Les assistantes et assistants de bureau de médecin reçoivent des formations sur l’établissement des calendriers, la facturation et les relations interpersonnelles. Du  nombre de MG ayant suivi la formation en santé mentale, 94 pour cent ont affirmé avoir constaté ensuite une amélioration des soins aux patients. Une autre formation sur l’attribution plus efficace de rendez-vous aux patients a permis aux médecins de réduire grandement les temps d’attente et ainsi de voir les patients ayant un besoin urgent le jour même et de réduire de quatre ou cinq jours le délai pour les rendez-vous de routine.

Les réseaux coopératifs favorisent la mise en œuvre de solutions innovatrices

L’une des initiatives les plus uniques en C.-B. est la création des « Divisions of Family Practice ». Ces unités de médecine familiale sont des réseaux coopératifs locaux s’adressant aux médecins de famille qui travaillaient auparavant seuls. Ces réseaux augmentent l’influence des médecins sur la prestation de soins et les politiques dans leur milieu, et facilitent leur collaboration avec les autorités régionales de la santé pour remédier aux lacunes dans les soins aux patients.

On estime que 200 000 personnes en C.-B. n’auraient pas de médecin de famille et ces unités s’attaqueront entre autres à ce problème en mettant en œuvre des solutions, comme l’offre de primes aux médecins qui acceptent des patients qui n’ont pas de médecin de famille ou à un groupe de médecins qui embauche d’autres professionnels de la santé pour aider à répondre aux besoins des patients.
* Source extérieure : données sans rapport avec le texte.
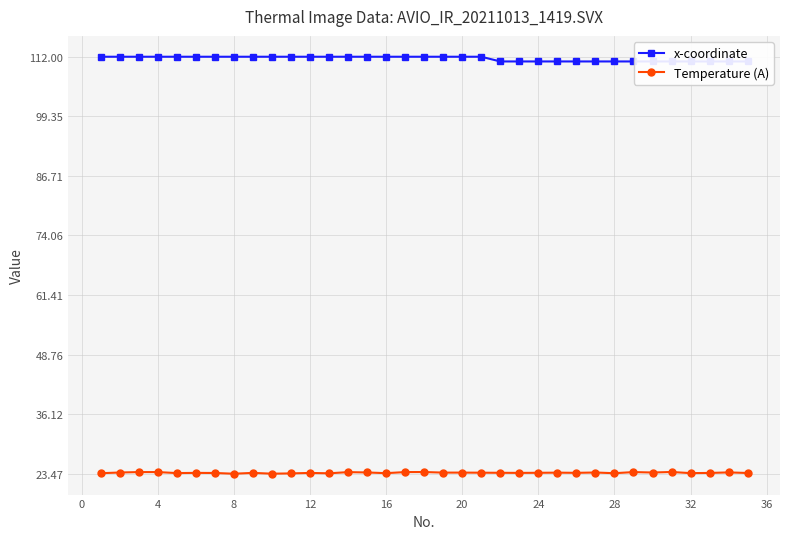

What is the maximum value for Temperature (A)?

23.8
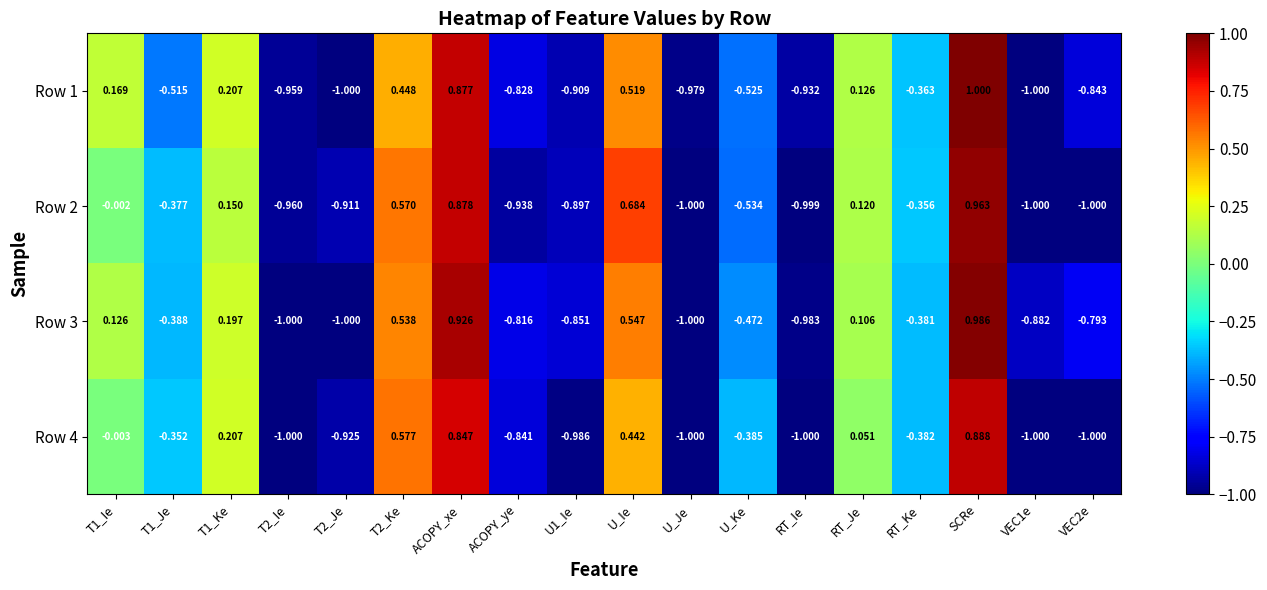

At which label is Row 3 closest to 0?

RT_Je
Le modèle de la C.-B. n’est pas sans faiblesses, mais il démontre à ce jour que la nouvelle collaboration entre le gouvernement et les médecins est essentielle au succès et mène à de meilleurs soins pour les patients et une plus grande satisfaction au travail chez les médecins de famille. Ces facteurs contribuent à leur tour à réduire le nombre d’hospitalisations et les coûts du système, tout en ne modifiant pas radicalement le système existant.

Dr Garey Mazowita est directeur du département de médecine familiale et communautaire au Providence Health Care à Vancouver, en C.-B., et membre du GPSC.

 

Marcus J. Hollander, Ph. D., est chercheur en services et politique de santé au Canada, et conseiller expert auprès d’EvidenceNetwork.ca, une ressource Internet complète et non partisane qui aide les journalistes couvrant les questions de politique de santé au Canada. Son cabinet effectue actuellement une évaluation complète des primes d’encouragement et des modules de formation pour le GPSC.